When our worlds feel upside down—whether due to isolated personal circumstances or societal challenges, it can be difficult to keep our heads up. This is of course compounded when added pressures, such as financial strain, are added to the mix.
During these times, how encouraging it is to remember that history is full of women who walked through situations that also felt hopeless. But it was the walking through that left them with greater strength and the ability to encourage others. The same will be true for you.
As I prepared to write this piece, I sought out several ladies who have exhibited abundant strength and grace through difficult times. They shared a few tidbits that I hope will encourage you. Some are related to money, most are not. But they’re all good for the soul.

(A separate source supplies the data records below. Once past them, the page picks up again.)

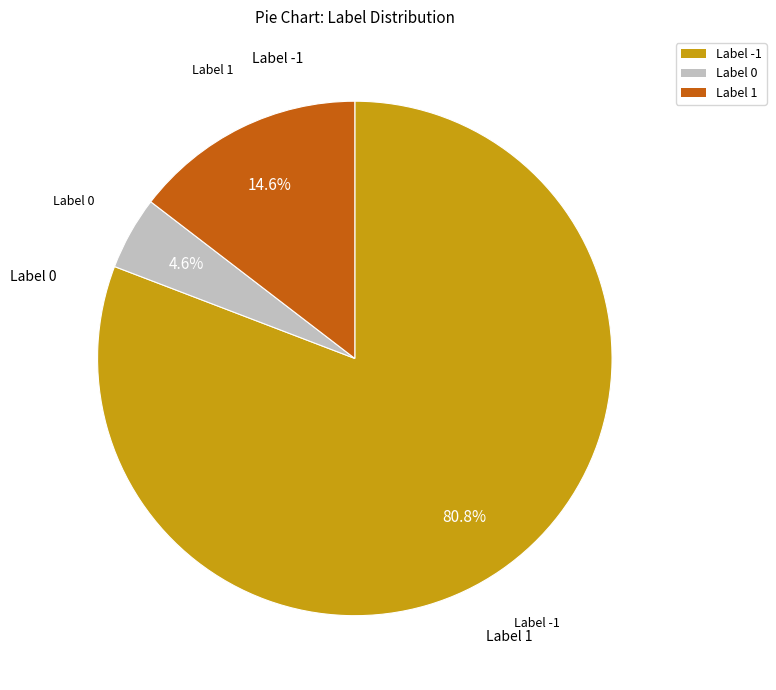

Which has a higher value, Label 0 or Label -1?

Label -1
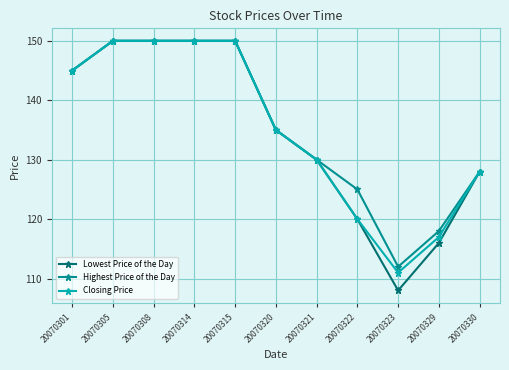

Rank the series by their average value, from highest to lowest.

Highest Price of the Day, Closing Price, Lowest Price of the Day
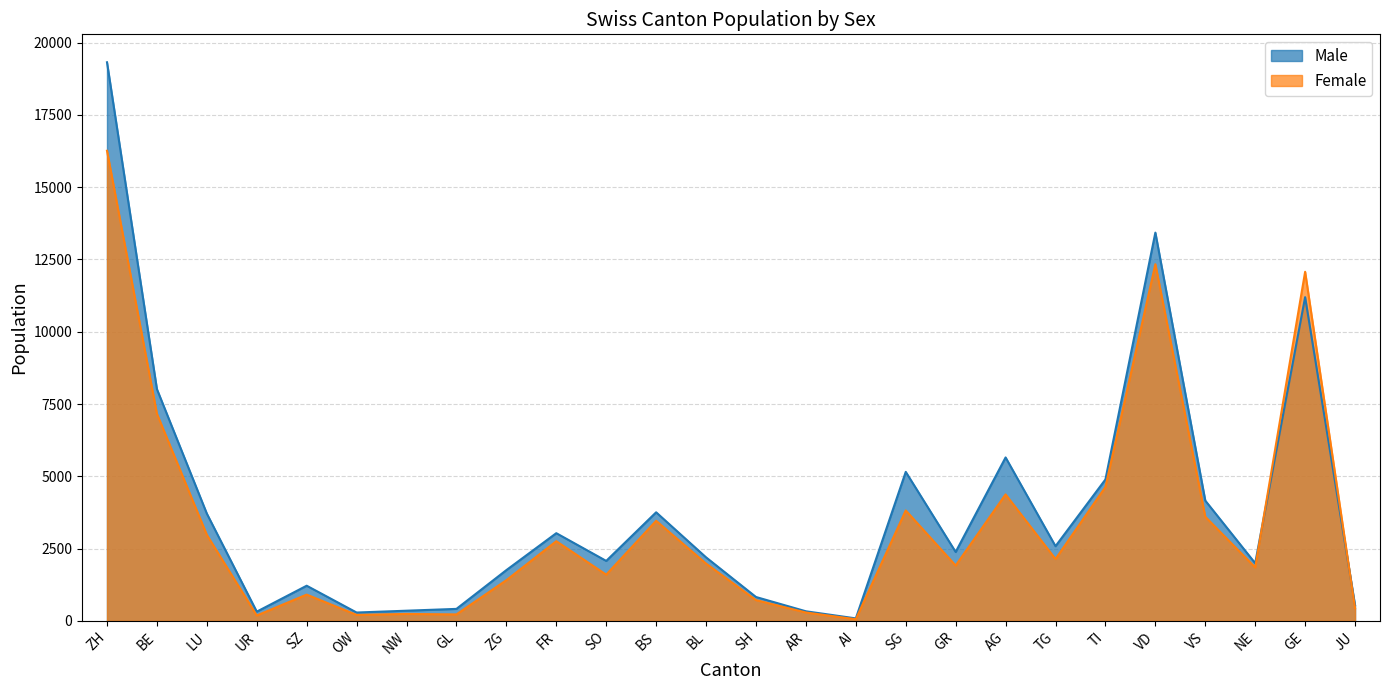

Does the chart have visible grid lines?

Yes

“Be curious, be kind and give yourself permission to change your mind.” Sometimes moments of upheaval give us the nudge we need to make a change. Give yourself permission to consider what changes may be best for yourself, your wallet or your future.

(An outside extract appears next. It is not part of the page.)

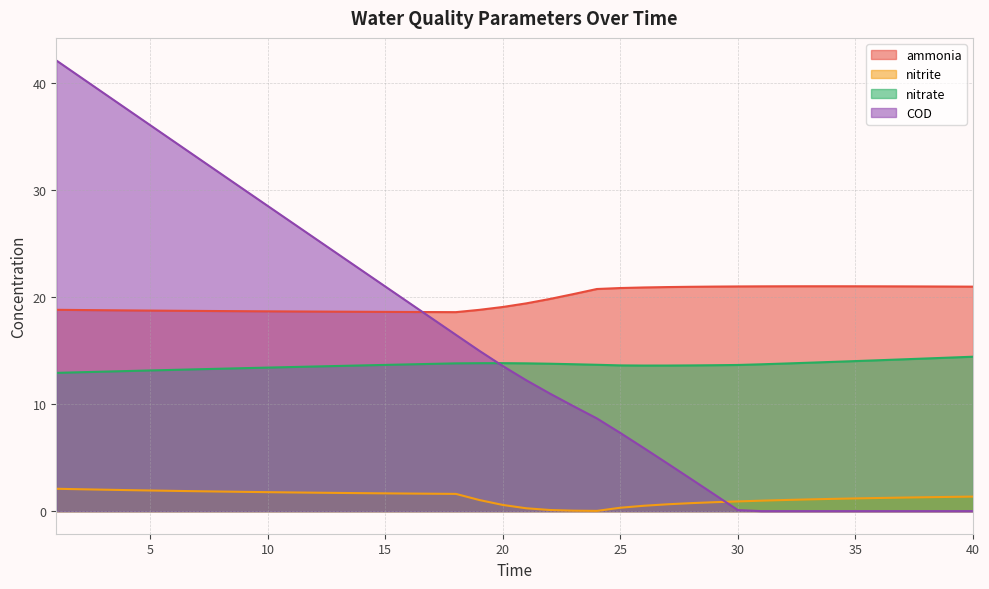

Which series has the widest spread of values?

COD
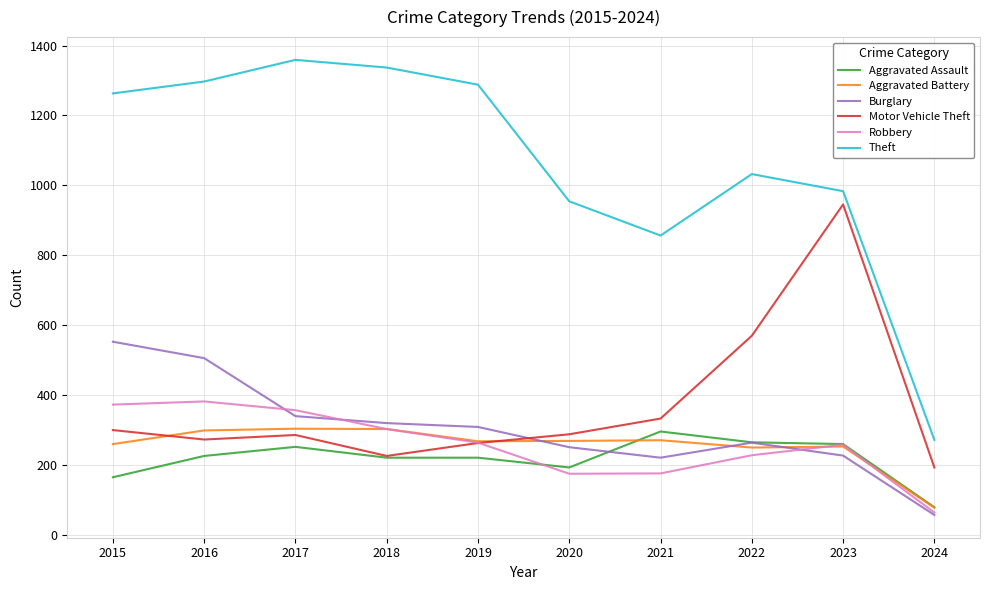

What is the difference between the maximum and minimum values in the Aggravated Battery series?

226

“Beauty comes from the inside.” A friend shared that her grandmother and mother always told her it was most important to be beautiful on the inside because your heart would show its beauty on the outside. The difficult times may scar our bodies or our bank accounts, but they beautify our hearts.
The Psalmist says “ye though I walk through the valley of the shadow of death.” It’s a valley, not a pit. And you will walk through it. There is a light of hope on the other side—so keep walking forward, even if one step is all you can muster today.
“Don’t look back—you’re not going that way.” We can so easily get ourselves caught in the what-ifs, especially relating to our finances. And while there is value in learning from our mistakes and sharing with others the lessons learned, it can be easy to get caught on a hamster wheel of the past. A wise woman once said to me, “you are not a rodent. Get off the wheel.” It stopped me in my tracks, but she was right! Remind yourself what you’ve learned, then mentally put it down and take a step forward toward a new goal.
“Feelings are facts. Give yourself an allotted amount of time to feel sorry for yourself. Then pick yourself up and move forward.” This one is from my Mom. She has never told me the way I’m feeling is wrong. But she always challenges me to feel it, then move forward. Sitting still can be restful but it can also become detrimental. Feel what you’re feeling, then identify a next step and take it.
When tomorrow feels daunting and yesterday weighs us down, let’s reflect on the collective wisdom of those who’ve gone before us. And let us not forget that these experiences will strengthen us and will allow us to encourage those who come behind us.